Problem statement
In the records below, find each line with the word "Malhas" and copy it.

Data extract section start

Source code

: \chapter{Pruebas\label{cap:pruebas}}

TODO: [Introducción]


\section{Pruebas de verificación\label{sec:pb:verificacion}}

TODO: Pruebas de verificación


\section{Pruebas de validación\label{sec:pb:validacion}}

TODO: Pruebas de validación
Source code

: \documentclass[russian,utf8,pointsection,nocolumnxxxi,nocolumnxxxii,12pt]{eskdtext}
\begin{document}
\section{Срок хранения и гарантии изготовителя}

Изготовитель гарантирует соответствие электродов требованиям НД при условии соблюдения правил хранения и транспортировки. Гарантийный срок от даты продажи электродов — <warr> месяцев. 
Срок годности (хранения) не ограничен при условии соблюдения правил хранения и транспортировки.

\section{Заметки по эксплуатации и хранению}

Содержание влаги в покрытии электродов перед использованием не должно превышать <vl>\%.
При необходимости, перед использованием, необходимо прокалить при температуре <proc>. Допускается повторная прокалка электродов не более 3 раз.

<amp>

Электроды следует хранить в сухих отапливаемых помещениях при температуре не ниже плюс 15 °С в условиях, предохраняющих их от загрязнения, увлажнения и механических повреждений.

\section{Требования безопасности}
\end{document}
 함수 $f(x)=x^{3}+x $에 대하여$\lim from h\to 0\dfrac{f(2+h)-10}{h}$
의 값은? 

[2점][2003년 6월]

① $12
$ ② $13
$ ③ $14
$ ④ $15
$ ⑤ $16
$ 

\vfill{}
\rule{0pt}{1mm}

Data extract section end
Data extract section start

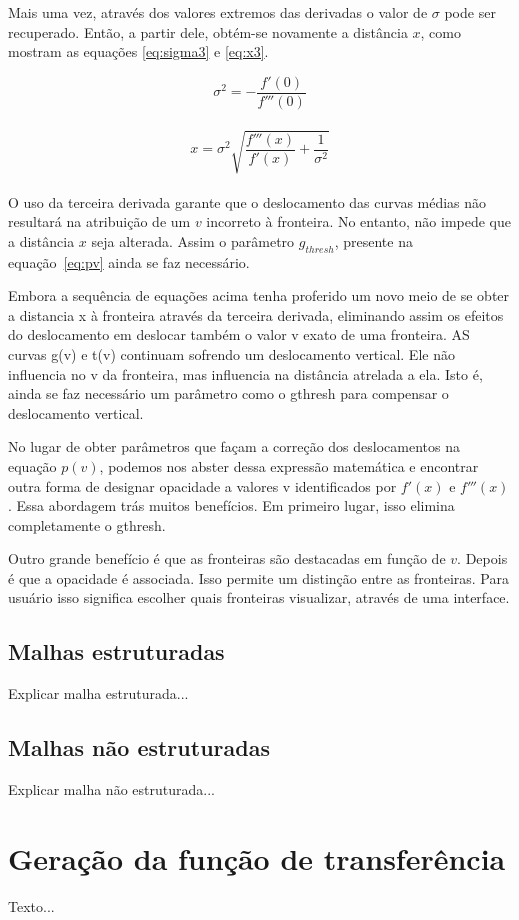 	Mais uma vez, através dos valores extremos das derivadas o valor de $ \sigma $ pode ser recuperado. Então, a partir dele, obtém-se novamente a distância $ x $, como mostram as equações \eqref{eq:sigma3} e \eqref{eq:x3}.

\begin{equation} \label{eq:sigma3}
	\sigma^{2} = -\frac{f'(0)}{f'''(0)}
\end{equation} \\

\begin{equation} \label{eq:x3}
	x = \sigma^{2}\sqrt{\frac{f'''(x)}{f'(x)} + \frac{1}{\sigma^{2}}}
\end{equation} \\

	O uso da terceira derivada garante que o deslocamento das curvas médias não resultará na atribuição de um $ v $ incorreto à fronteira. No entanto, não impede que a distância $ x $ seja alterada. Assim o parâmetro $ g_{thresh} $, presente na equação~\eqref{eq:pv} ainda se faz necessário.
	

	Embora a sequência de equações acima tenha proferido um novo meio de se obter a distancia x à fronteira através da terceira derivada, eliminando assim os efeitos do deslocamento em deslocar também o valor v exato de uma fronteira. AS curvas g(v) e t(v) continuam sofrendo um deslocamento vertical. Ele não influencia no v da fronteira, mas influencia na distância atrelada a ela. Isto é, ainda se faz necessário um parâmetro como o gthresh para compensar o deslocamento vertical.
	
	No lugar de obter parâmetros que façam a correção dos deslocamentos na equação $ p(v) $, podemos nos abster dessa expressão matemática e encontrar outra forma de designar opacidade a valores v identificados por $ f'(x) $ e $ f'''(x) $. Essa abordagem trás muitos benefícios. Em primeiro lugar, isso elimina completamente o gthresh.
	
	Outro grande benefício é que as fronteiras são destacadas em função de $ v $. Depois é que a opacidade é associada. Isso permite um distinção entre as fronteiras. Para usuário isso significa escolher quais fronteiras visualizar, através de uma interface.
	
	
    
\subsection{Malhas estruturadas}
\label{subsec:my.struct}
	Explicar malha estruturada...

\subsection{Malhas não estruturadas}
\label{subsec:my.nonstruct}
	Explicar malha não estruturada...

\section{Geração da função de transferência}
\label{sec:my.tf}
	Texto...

Data extract section end

Answer
\subsection{Malhas estruturadas}
\subsection{Malhas não estruturadas}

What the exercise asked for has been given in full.